What seems so obvious to rest of the world escapes the Zionist and pro-Israeli mind. The relegation of Palestinian and Arab to nothing more than "animals" (as at least one Canadian columnist has described them), makes the atrocities that are occurring more acceptable.

For the past two generations, the people of Palestine have been stripped of their history, their livelihood, and their future. Now it seems as if Israel wants their lives, so it can ultimately take their land.

What strikes me as even more absurd is the blind approval so many Jews give Israel's current actions. This was demonstrated recently by the convergence of more than 1,200 delegates who have travelled there to show their support.

What, as a Canadian, am I to conclude from the overwhelming demonstrations solidarity from my country? Most of our Jewish organizations have not bothered to refute the death toll exacted on the Palestinians -- more than 135 dead as of this past weekend, about 90 per cent of them Palestinian.

Nor have they condemned the Israeli military's use of force. Quite the opposite: The Canadian Jewish community "feels angry and betrayed," according to Moshe Ronen, CJC president, over Canada's support of a UN resolution condemning "excessive use of force against the Palestinians, resulting in injury and loss of human life." (That resolution also suggests that the inciting factor in the current wave of violence was a visit by the Likud leader, Ariel Sharon, to a Muslim-controlled holy site in Jerusalem, accompanied by more than 1,000 Israeli soldiers).

Yet, in effect, what Prime Minister Jean Chrtien was being told in a recent visit with 30 representatives of the Jewish community was: "Look away. It is better for us and it will be better for you. And if you don't, Mr. Prime Minister, we are going to hurt you at the polls."

Surely, the Jewish community cannot dictate what is right and wrong. Or can it?

Being Canadian is a privilege and an honour. It carries with it certain responsibilities. One of the most crucial and important is to uphold the rule of law, justice and fairness both at home and in the world. Canadians with the help of visionaries such as Pierre Elliott Trudeau have worked very hard to establish this country as a just, inclusive and peaceful country.

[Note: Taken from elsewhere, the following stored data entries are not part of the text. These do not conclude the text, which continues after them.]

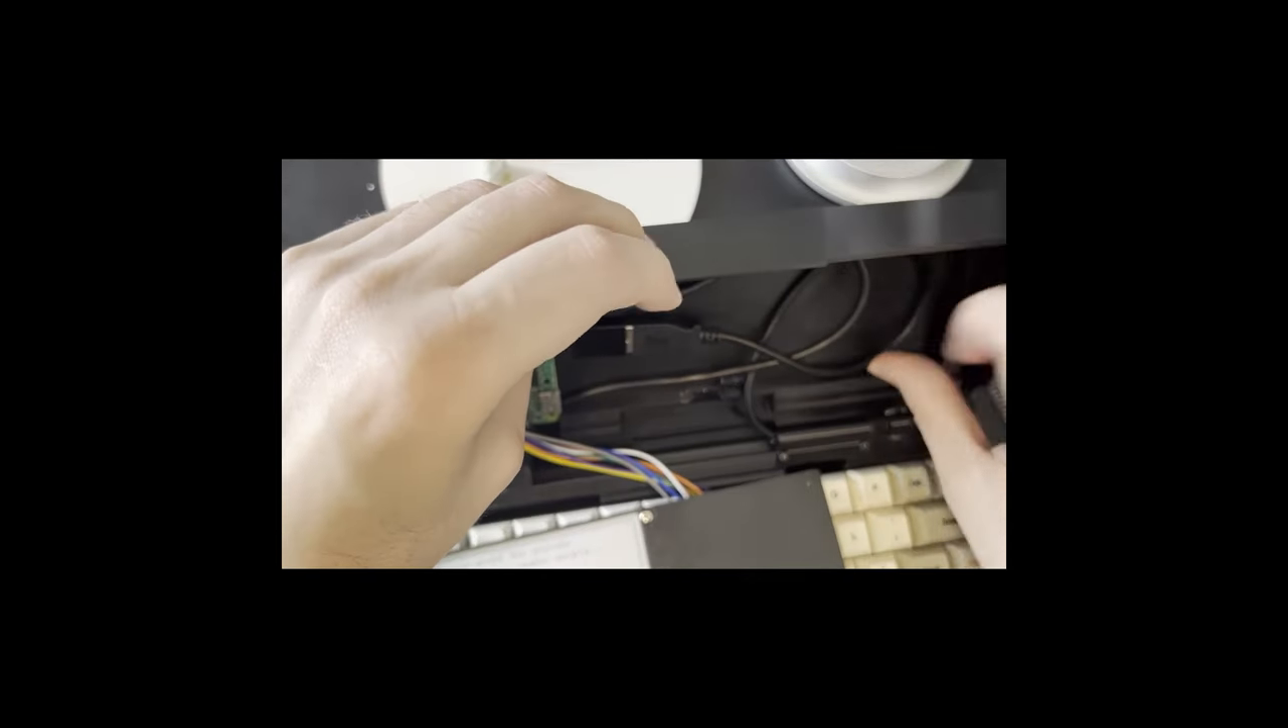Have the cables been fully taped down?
No.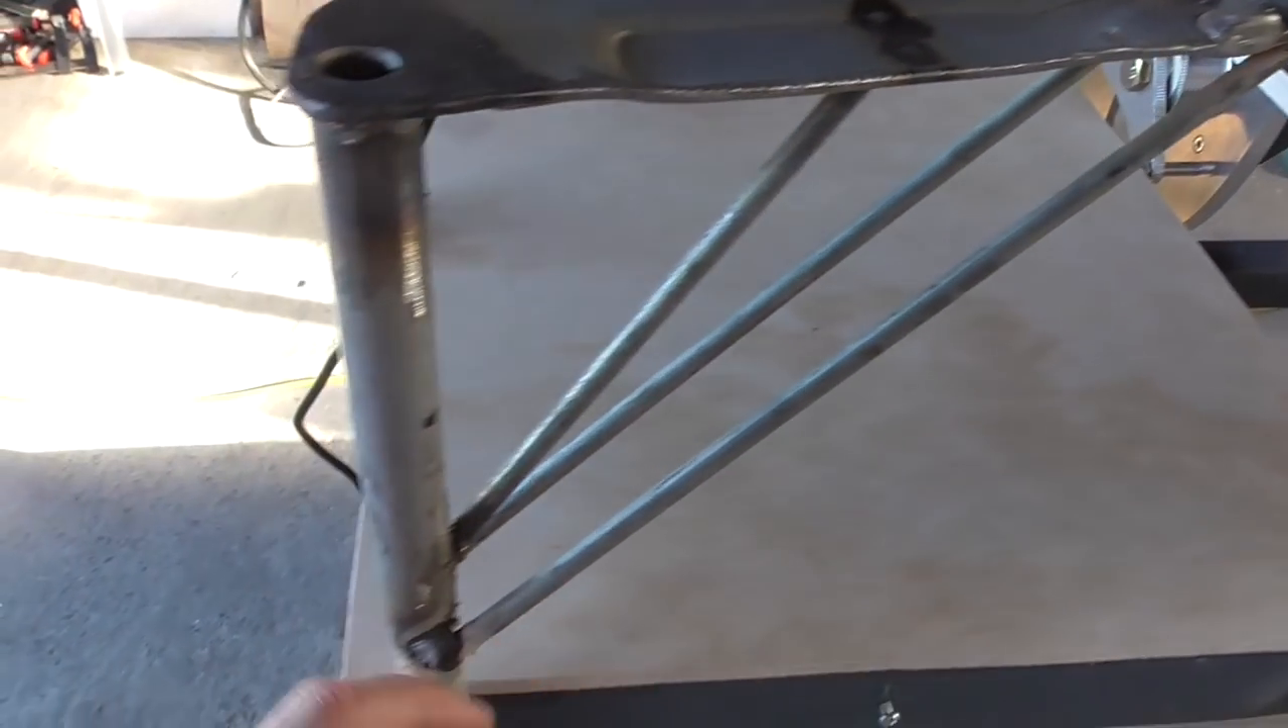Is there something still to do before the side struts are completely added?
No.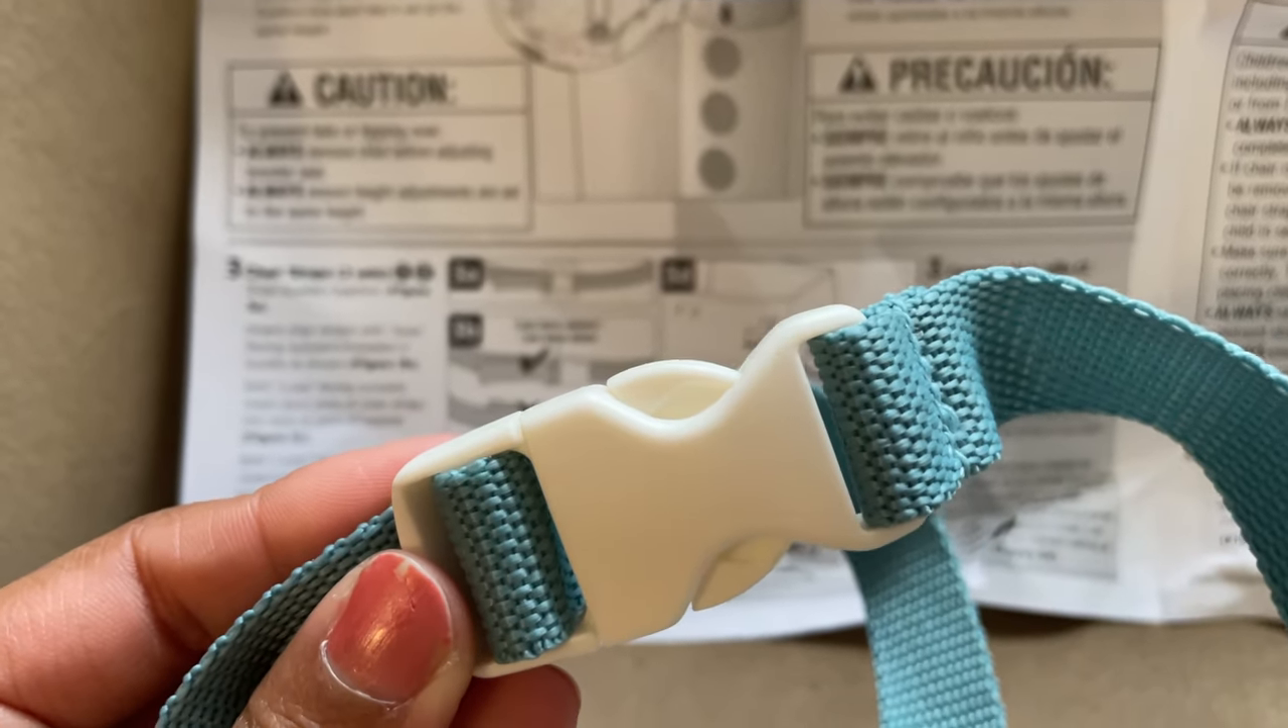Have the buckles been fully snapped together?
Yes.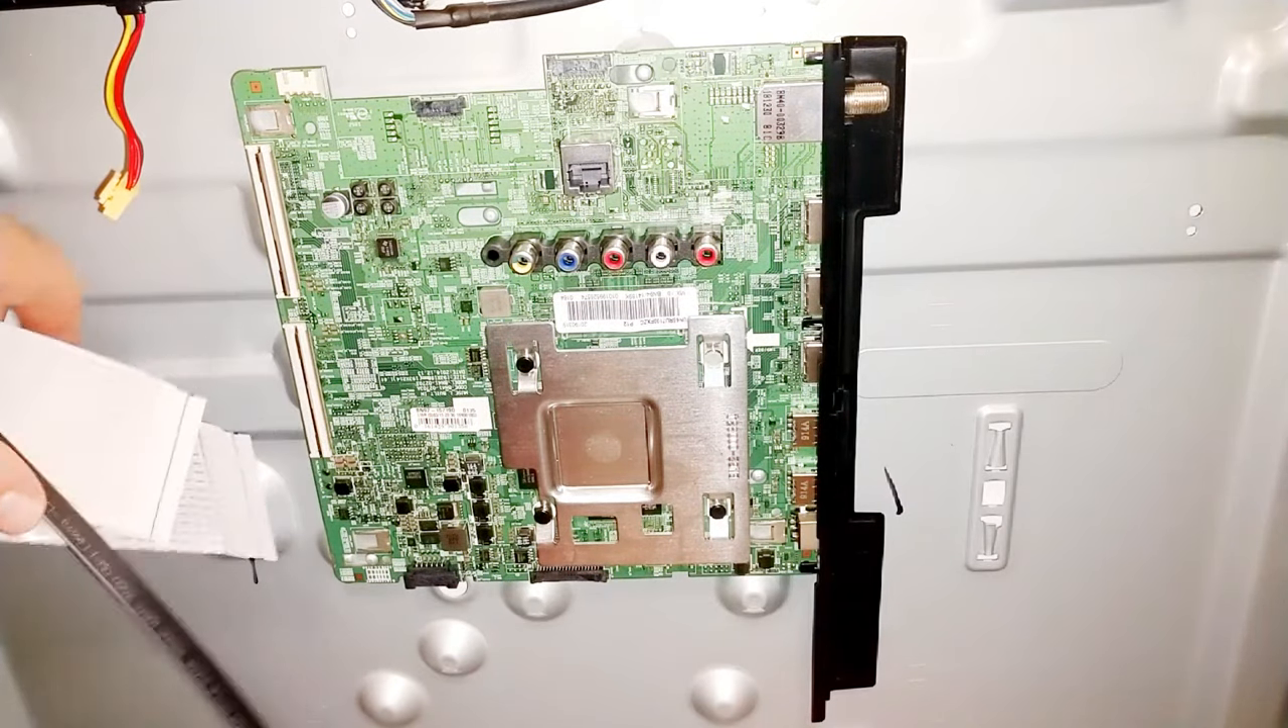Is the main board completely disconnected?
Yes.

If Canadians try to rationalize the organized oppression and killing of a civilian population because these are the actions of a country that is considered to be the only "democratic" country in the Middle East, then I am very afraid. I am afraid that it is only a matter of time before I will be considered the "other" here in Canada, simply because of my ethnic and religious affiliations.

The Canadian Islamic Congress has been careful throughout this period of unrest in the Middle East to stay as neutral as possible. We have been asked if we condemn actions on both sides of the equation. Our answer: We feel all human life is sacred and nobody should be killed. This is an obvious moral stand, and should not need to be restated. We are on the side of peace. We are pro-justice and pro-peace, not anti-Palestinian or anti-Zionist.

Nobody should try to justify the deaths of the children of Palestine, let alone condemn their grieving parents. Palestinian parents care just as much for their children as Jewish parents care for their 18-year-old sons and daughters in the Israeli Defence Forces.

Some Jewish analysts fear that the Jewish delegates from abroad who showed their support for Israel last week ended up sending an unsettling message to their countries of origin. Indeed, they did.

Here in Canada, some Canadians are feeling distanced by the "official" Jewish stand regarding what is right and just for the Palestinians and their children. 

Wahida Valiante is national vice-chair of the Canadian Islamic Congress.